• _Action item_
The complete listing below should be transcribed precisely.

• _Supplied information_
────────────────────────────────────────
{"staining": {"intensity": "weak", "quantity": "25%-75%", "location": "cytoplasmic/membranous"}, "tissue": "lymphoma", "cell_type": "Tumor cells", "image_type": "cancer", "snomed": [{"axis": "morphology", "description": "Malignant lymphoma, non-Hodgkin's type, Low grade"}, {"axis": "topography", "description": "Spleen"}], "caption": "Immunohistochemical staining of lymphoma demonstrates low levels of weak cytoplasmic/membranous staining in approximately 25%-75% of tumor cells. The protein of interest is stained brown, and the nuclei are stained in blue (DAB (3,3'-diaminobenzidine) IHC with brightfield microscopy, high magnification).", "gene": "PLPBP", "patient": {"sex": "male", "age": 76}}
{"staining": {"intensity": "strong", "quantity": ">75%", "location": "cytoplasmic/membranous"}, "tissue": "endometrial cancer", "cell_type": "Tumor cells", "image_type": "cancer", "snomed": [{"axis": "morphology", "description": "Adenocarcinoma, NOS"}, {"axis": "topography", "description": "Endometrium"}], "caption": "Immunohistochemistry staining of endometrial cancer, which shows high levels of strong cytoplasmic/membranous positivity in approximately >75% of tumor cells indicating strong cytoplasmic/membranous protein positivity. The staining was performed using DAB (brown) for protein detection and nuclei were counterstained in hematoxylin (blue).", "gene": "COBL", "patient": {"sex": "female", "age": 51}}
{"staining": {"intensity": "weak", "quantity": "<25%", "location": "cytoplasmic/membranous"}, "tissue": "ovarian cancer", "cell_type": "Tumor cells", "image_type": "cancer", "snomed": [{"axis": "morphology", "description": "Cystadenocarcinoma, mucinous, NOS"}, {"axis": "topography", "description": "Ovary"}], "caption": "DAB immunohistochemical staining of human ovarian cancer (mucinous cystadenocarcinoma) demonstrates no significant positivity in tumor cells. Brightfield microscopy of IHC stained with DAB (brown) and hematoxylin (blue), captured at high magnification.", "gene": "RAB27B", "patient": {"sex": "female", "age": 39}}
────────────────────────────────────────
• _Solution to the exercise_
{"staining": {"intensity": "weak", "quantity": "25%-75%", "location": "cytoplasmic/membranous"}, "tissue": "lymphoma", "cell_type": "Tumor cells", "image_type": "cancer", "snomed": [{"axis": "morphology", "description": "Malignant lymphoma, non-Hodgkin's type, Low grade"}, {"axis": "topography", "description": "Spleen"}], "caption": "Immunohistochemical staining of lymphoma demonstrates low levels of weak cytoplasmic/membranous staining in approximately 25%-75% of tumor cells. The protein of interest is stained brown, and the nuclei are stained in blue (DAB (3,3'-diaminobenzidine) IHC with brightfield microscopy, high magnification).", "gene": "PLPBP", "patient": {"sex": "male", "age": 76}}
{"staining": {"intensity": "strong", "quantity": ">75%", "location": "cytoplasmic/membranous"}, "tissue": "endometrial cancer", "cell_type": "Tumor cells", "image_type": "cancer", "snomed": [{"axis": "morphology", "description": "Adenocarcinoma, NOS"}, {"axis": "topography", "description": "Endometrium"}], "caption": "Immunohistochemistry staining of endometrial cancer, which shows high levels of strong cytoplasmic/membranous positivity in approximately >75% of tumor cells indicating strong cytoplasmic/membranous protein positivity. The staining was performed using DAB (brown) for protein detection and nuclei were counterstained in hematoxylin (blue).", "gene": "COBL", "patient": {"sex": "female", "age": 51}}
{"staining": {"intensity": "weak", "quantity": "<25%", "location": "cytoplasmic/membranous"}, "tissue": "ovarian cancer", "cell_type": "Tumor cells", "image_type": "cancer", "snomed": [{"axis": "morphology", "description": "Cystadenocarcinoma, mucinous, NOS"}, {"axis": "topography", "description": "Ovary"}], "caption": "DAB immunohistochemical staining of human ovarian cancer (mucinous cystadenocarcinoma) demonstrates no significant positivity in tumor cells. Brightfield microscopy of IHC stained with DAB (brown) and hematoxylin (blue), captured at high magnification.", "gene": "RAB27B", "patient": {"sex": "female", "age": 39}}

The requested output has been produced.